Both the determination of plasma DAO activity and the histamine 50-skin-prick test could be suitable tests to identify a DAO deficiency from genetic or pharmacological origin, but they would not be useful to determine a deficit secondary to certain intestinal diseases.
On the contrary, there are certain alternatives, such as the intestinal biopsy, the histamine provocation test or the histamine metabolomics in urine, that could make it possible to diagnose histamine intolerance due to DAO deficiency without excluding any of the possible etiological causes.
The measurement of intestinal DAO activity by a colon biopsy during endoscopic procedures has been studied as a possible diagnostic marker. The few available studies have shown a reduced intestinal DAO catabolic activity in patients with recurrent urticaria, food allergy and colon adenoma, accompanied by an increase in histamine levels [
103,
104,
105,
106]. Although this test has interesting diagnostic potential, more studies are needed to validate its clinical significance and its relationship with the symptoms of histamine intolerance [
97]. If proven, this diagnostic test would be very adequate since this disorder originates from a reduced ability of the intestinal DAO enzyme to cope with dietary histamine.
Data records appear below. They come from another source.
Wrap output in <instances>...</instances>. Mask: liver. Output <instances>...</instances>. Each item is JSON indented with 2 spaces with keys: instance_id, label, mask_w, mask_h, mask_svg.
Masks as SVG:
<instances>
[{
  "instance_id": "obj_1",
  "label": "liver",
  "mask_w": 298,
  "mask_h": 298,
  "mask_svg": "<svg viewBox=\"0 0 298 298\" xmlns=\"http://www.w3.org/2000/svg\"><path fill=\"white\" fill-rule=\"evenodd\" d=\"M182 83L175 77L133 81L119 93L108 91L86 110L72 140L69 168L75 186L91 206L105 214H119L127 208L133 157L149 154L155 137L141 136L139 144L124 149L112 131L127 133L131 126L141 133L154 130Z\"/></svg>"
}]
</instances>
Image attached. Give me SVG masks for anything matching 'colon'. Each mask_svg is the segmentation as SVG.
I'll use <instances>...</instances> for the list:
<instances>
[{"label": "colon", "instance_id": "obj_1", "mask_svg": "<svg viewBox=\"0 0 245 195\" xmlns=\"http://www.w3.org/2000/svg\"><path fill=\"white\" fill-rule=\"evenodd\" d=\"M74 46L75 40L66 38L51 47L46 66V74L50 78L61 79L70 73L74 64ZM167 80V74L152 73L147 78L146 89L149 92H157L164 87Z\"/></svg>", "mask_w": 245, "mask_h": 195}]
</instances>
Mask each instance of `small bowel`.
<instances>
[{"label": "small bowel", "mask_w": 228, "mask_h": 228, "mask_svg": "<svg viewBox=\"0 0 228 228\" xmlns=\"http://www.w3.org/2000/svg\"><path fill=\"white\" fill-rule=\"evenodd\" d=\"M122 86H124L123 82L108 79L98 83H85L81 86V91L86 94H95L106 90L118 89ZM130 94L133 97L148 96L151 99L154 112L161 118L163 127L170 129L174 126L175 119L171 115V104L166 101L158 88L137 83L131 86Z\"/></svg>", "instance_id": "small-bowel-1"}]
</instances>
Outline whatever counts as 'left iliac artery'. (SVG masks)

Histamine challenge/provocation test has also been proposed by some authors as a diagnostic tool for intolerance, which would, at the same time, establish the individual tolerance threshold. This double-blind, placebo-controlled test involves oral administration of histamine and requires patient medical supervision and hospitalization. In the study by Wöhrl et al., half of the healthy volunteers developed symptoms after the administration of a solution containing 75 mg of histamine [
107]. In contrast, the results of a multicenter study by Komericki et al. using the same oral dose of histamine indicated the challenge test was unreliable for diagnosing histamine intolerance due to a lack of intraindividual reproducibility of symptoms after two different provocation tests [
108]. The application of this procedure is still limited because of the risk of serious adverse side effects and the absence of a standardized dose of histamine and properly established protocol [
97].
Finally, in recent years, efforts have been made to identify a noninvasive marker to establish a solid and clinically irrefutable diagnostic criterion for histamine intolerance due to DAO deficiency. Currently, the application of metabolomics as a tool for the identification of biomarkers of histamine metabolism in urine is also being challenged as a possible new diagnostic strategy [
11]. The hypothesis is that individuals with histamine intolerance could have a different excretion profile of histamine and its metabolites in urine than normal individuals. For this purpose, Comas-Basté et al. have recently proposed a chromatographic approach that allows for determining in a fast and unequivocal manner the urinary levels of histamine and its methylated metabolite, methylhistamine [
11]. It is still necessary to validate the potential diagnostic utility of this approach in patients with histamine intolerance, as well as complementing the excretion profile with other histamine metabolites to obtain a more accurate image of the possible alterations produced in this intolerance.